_ACTIVITIES_:
1) Using the Trin metrics guide, answer:
(a) What username and password does it give for logging in to Grafana?
(b) Why must the addresses be bound to 0.0.0.0 in the Docker setup?
(c) If create-dashboard fails with an error, what should be deleted in the Grafana UI before re-running the command?
2) Continue the Trin metrics setup guide from its last line.

_GIVEN TEXT_:
━━━━

This will create a new monitoring database for trin. This will be visible in the grafana GUI, or directly at a URL similar to: http://localhost:3000/d/trin-app-metrics/trin-app-metrics

If you would like to run the create-dashboard command again, the data source and the dashboard must be deleted, which can be done in the grafana GUI.

Start trin with metrics on

The metrics port must match the trin job set in: /etc/prometheus/prometheus.yml.

cargo run -p trin -- \
    --enable-metrics-with-url 127.0.0.1:<metrics job port> \
    --web3-http-address http://127.0.0.1:<http port> \
    --web3-transport http

For example:

cargo run -p trin -- \
    --enable-metrics-with-url 127.0.0.1:9101 \
    --web3-http-address http://127.0.0.1:8545 \
    --web3-transport http

Updating metrics dashboard

If there are new changes to the metrics dashboard template that you want to view in an already-existing dashboard. The simplest way to update your dashboard is to delete your prometheus datasource and Trin App metrics dashboard, and re-run the create-dashboard command.

View metrics remotely

Trin metrics on a remote machine can be monitored by listening to the grafana address on a local machine.

On local run:

ssh -N -L <port>:127.0.0.1:<port> <user>@<host>

For example

ssh -N -L 3000:127.0.0.1:3000 username@mycomputer

Then navigate to http://127.0.0.1:3000` in a browser and login with username: admin, password: admin. Then navigate to the trin-app-metrics dashboard.

Metrics setup with docker

  1. Install Docker.
  2. Run Prometheus, note that you MUST manually set the absolute path to your copy of Trin's etc/prometheus/:
docker run -p 9090:9090 -v /**absolute/path/to/trin/etc/prometheus**:/etc/prometheus --add-host=host.docker.internal:host-gateway prom/prometheus
  1. Run Grafana:
docker run -p 3000:3000 --add-host=host.docker.internal:host-gateway grafana/grafana:latest
  1. Start your Trin process with:
cargo run -p trin -- --enable-metrics-with-url 0.0.0.0:9100 --web3-http-address http://0.0.0.0:8545 --web3-transport http
  • The addresses must be bound to 0.0.0.0, because 127.0.0.1 only allows internal requests to complete, and requests from docker instances are considered external.
  • The --enable-metrics-with-url parameter is the address that Trin exports metrics to, and should be equal to the port to which your Prometheus server is targeting at the bottom of prometheus/prometheus.yml
  • The --web-transport http will allow Grafana to request routing table information from Trin via JSON-RPC over HTTP
  1. From the root of the Trin repo, run cargo run -p trin -- create-dashboard. If you used different ports than detailed in the above steps, or you are not using docker, then this command's defaults will not work. Run the command with the -h flag to see how to provide non-default addresses or credentials.
  2. Upon successful dashboard creation, navigate to the dashboard URL that the create-dashboard outputs. Use admin/admin to login.

Gotchas

  • If create-dashboard fails with an error, the most likely reason is that it has already been run. From within the Grafana UI, delete the "json-rpc" and "prometheus" datasources and the "trin" dashboard and re-run the command.

━━━━

_MATERIAL PROVIDED_:
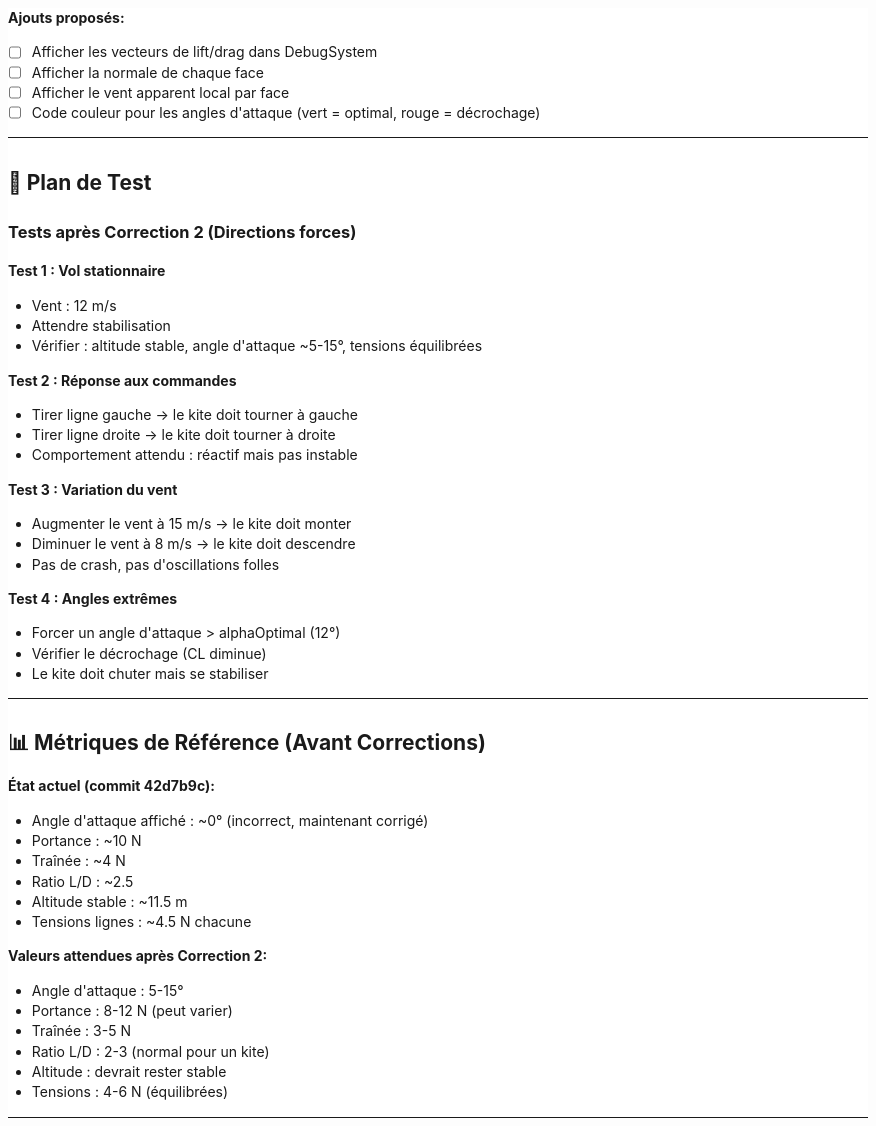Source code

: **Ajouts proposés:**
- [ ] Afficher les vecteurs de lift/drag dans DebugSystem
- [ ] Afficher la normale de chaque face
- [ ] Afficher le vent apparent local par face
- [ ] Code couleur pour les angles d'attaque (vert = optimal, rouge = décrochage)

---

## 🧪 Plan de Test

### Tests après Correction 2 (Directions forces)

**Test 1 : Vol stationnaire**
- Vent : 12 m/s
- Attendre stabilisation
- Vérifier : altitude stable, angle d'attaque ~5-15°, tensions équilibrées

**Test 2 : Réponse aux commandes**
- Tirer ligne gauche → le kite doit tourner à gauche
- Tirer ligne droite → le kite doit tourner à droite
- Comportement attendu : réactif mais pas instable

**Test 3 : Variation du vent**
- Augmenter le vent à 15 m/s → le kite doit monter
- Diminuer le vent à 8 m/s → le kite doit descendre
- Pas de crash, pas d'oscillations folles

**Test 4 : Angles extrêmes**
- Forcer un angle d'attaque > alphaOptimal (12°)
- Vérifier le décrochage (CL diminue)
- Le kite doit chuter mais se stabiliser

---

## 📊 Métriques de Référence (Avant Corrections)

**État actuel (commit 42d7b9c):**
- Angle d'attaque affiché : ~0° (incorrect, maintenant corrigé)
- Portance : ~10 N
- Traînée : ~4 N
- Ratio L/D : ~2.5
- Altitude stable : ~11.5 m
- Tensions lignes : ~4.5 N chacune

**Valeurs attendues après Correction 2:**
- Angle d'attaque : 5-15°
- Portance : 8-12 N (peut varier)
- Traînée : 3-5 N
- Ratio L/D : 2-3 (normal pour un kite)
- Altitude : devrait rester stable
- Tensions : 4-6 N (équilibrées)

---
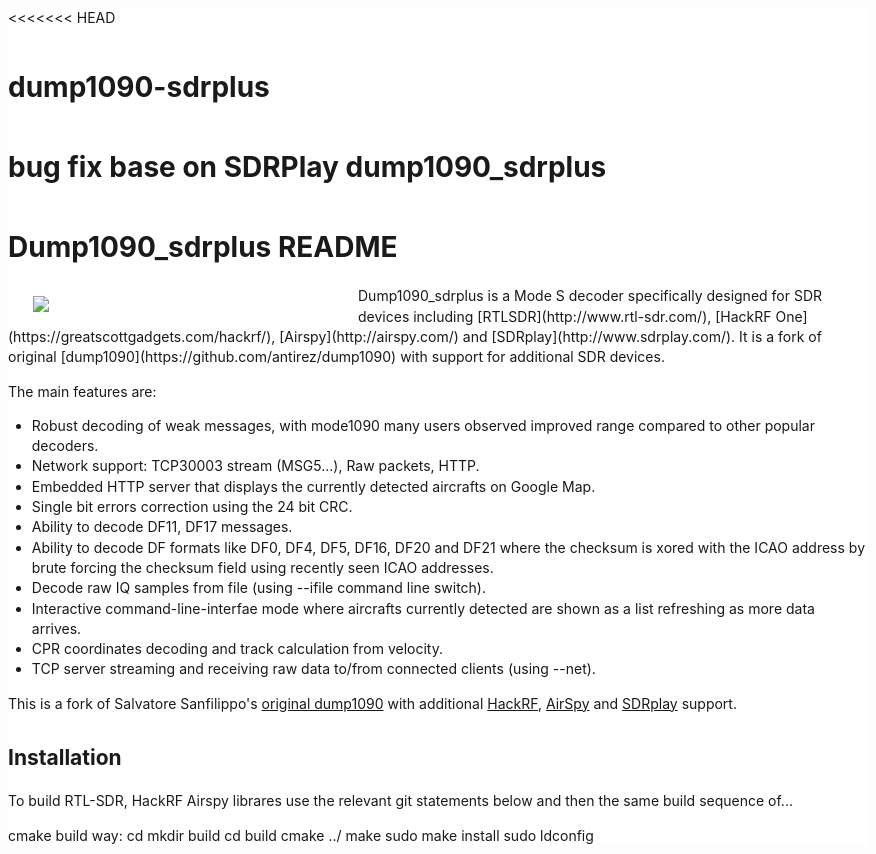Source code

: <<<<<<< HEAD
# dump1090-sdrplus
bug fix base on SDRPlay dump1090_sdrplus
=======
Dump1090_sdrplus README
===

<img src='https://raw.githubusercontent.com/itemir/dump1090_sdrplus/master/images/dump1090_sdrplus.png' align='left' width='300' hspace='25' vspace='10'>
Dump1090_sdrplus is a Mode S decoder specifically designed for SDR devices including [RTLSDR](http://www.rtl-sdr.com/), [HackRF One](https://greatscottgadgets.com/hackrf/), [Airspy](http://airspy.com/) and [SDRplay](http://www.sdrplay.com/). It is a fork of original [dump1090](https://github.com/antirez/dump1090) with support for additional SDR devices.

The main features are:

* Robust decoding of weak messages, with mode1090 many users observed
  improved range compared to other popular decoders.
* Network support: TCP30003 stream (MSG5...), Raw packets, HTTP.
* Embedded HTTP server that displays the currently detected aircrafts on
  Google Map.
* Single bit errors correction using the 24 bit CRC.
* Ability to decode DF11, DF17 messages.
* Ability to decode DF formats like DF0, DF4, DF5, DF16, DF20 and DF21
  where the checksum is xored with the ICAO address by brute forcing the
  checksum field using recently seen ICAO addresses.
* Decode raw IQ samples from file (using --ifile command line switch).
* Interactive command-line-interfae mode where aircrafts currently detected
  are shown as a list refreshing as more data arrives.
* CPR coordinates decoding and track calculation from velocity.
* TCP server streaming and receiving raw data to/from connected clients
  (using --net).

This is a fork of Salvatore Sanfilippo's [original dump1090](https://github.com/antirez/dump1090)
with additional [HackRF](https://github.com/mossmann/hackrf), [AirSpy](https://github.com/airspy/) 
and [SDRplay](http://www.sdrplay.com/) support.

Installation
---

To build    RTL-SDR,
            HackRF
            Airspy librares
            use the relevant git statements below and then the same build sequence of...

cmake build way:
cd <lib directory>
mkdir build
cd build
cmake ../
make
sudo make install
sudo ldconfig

━━━━

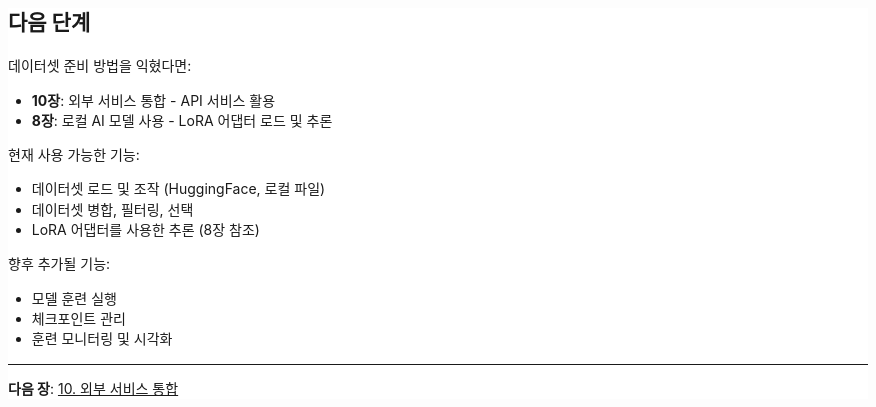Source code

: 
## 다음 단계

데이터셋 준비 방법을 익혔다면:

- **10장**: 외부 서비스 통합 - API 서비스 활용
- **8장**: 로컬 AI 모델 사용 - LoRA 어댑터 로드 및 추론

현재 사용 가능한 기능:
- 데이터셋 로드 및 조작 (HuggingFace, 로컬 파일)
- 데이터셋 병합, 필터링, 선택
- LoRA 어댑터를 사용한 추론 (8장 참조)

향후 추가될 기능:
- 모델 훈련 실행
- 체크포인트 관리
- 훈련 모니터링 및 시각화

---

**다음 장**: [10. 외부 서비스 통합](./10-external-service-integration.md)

━━━━

_RESPONSE LIST_:
1)
(a) Username admin, password admin.
(b) 127.0.0.1 only allows internal requests to complete, and requests from Docker instances are considered external.
(c) The "json-rpc" and "prometheus" datasources and the "trin" dashboard.

2)
  • There is a limit on concurrent connections given by the threadpool. At last doc update, that number was 2, but will surely change. If you leave connections open, then new connections will block.

Problems

If you encounter a problem, keep in mind that Trin is under active development. Some issues may be lower on the priority list.

Search for more information

Try searching:

  • This book
  • The Trin repository issues

Document the problem

If the problem seems new, raise an issue in the Trin repository. Try to record the problem details and include those in the issue. Include details for how someone else might reproduce the problem you have.

FAQ

The following are frequently asked questions or topics that may be of interest to users.

New submissions are welcome, if you had a question and found the answer elsewhere, submit a pull request or an issue describing the question and the answer. These questions will appear in searches in the book and in the trin repository.

Can I rely on Trin to interact with Ethereum?

Not at present. Trin and the Portal Network more broadly are under active development.

Can Trin be used with a VPN?

Trin should be compatible with VPN use, but if you experience difficulty connecting to the network we recommend disabling your VPN.

Can Trin be used over TOR?

No, the Trin uses uTP, which is not supported in the TOR protocol.

All Command Line Flags

See our guide on how to run trin for the most common flags.

Below is the current list of all command line flags.

Note that these flags may change over time, so run trin --help to get the most up-to-date information for your version.

Usage: trin [OPTIONS] [COMMAND]

Commands:
  create-dashboard  
  help              Print this message or the help of the given subcommand(s)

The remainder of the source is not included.